И тут незнакомец (я впервые решился мысленно так назвать его) зло щелкнул клавишем на столе, и стена кабинета внезапно распахнулась. На пол хлынули сотни рапортов, тысячи бланков, миллионы донесений – все то, что скопилось в приемнике за два года. Бумажное море затопило кабинет.
– Вот они, полюбуйтесь, ваши доносы, ваша мертвечина в конвертах, ваше строго зарегистрированное безумие, Шонгер! Никто не читал их и никогда не прочтет… И еще…
Он задумчиво посмотрел на меня, как птица, склонив голову набок.
– На прощанье я скажу, почему тебе удалось обмануть меня – Архонта – и вместо мальчика вмешаться в Опеку… Произошло невероятное – регистратор личности принял тебя за… твоего брата.

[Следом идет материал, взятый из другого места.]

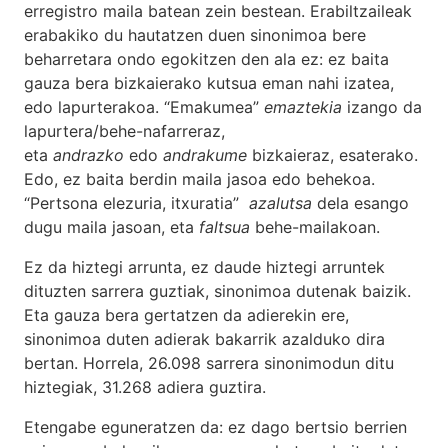
erregistro maila batean zein bestean. Erabiltzaileak
erabakiko du hautatzen duen sinonimoa bere
beharretara ondo egokitzen den ala ez: ez baita
gauza bera bizkaierako kutsua eman nahi izatea,
edo lapurterakoa. “Emakumea”
emaztekia
izango da
lapurtera/behe-nafarreraz,
eta
andrazko
edo
andrakume
bizkaieraz, esaterako.
Edo, ez baita berdin maila jasoa edo behekoa.
“Pertsona elezuria, itxuratia”
azalutsa
dela esango
dugu maila jasoan, eta
faltsua
behe-mailakoan.
Ez da hiztegi arrunta, ez daude hiztegi arruntek
dituzten sarrera guztiak, sinonimoa dutenak baizik.
Eta gauza bera gertatzen da adierekin ere,
sinonimoa duten adierak bakarrik azalduko dira
bertan. Horrela, 26.098 sarrera sinonimodun ditu
hiztegiak, 31.268 adiera guztira.
Etengabe eguneratzen da: ez dago bertsio berrien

Да, несчастный и счастливый Мену – это твой брат, Шонгер! Ты тоже незаконнорожденный, и вы близнецы. Вас двоих младенцами обнаружил патруль, только ты отлично поддался перевоспитанию в послушный механизм, а Мену нет. Две десятилетние ссылки в анабиоз оставили его в конце концов двенадцатилетним мальчишкой, а ты… ты постарел, как и должно было случиться. Ты ведь, Шонгер, тоже в своем роде гений. Гений насилия и этикета, недаром тебе до сих пор снится тот зимний день, когда ты побыл несколько минут властелином пусть чужого, бесконечно иного и далекого мира, но зато на вершине власти, там, где никому не нужно было давать отчета. Твои мысли?
Я молчал, меня уничтожили его слова о Мену… так вот почему мне казалось, что мы были когда-то друзьями, вот почему меня так необъяснимо тянуло к нему. Мену – мой родной брат…
– Прощай, бумажная крыса.– Незнакомец отдернул резким рывком шторы, и солнечный свет шафранного неба с алыми облаками залил комнату. Легким движением он разом оказался на подоконнике, и тут я увидел, что ноги его обуты в странную обувь, смешно и жутко похожую на куриные лапы…
«Дедушка на курьих ножках»,– вспомнил я слова Мену.
– Да, Шонгер,– усмехнулся на прощание незнакомец,– наш род ведет начало от птиц.
Толкнув раму, он взмахнул двумя крылами и вылетел из кабинета. Я инстинктивно бросился к окну и увидел, как стремительная точка исчезает в бесконечном сияющем мареве. Вот к ней присоединилась еще одна летящая точка, затем вторая, третья… над городом неслась косяком стремительная стая птиц.
– Ваше величество,– пропела маска связи,– примите экстренное сообщение.
Только тут меня осенило: Директором считается тот, кто находится в кабинете и имеет доступ к системе связи… Значит… значит, Директором Правильной школы отныне стал я. Я!
Обессилев, я опустился в кресло за огромным письменным столом. Но чувство власти и могущества постепенно наполняло меня энергией, вытесняло головокружение и усталость. Нет, я был прав: Директор все равно придет! И он пришел.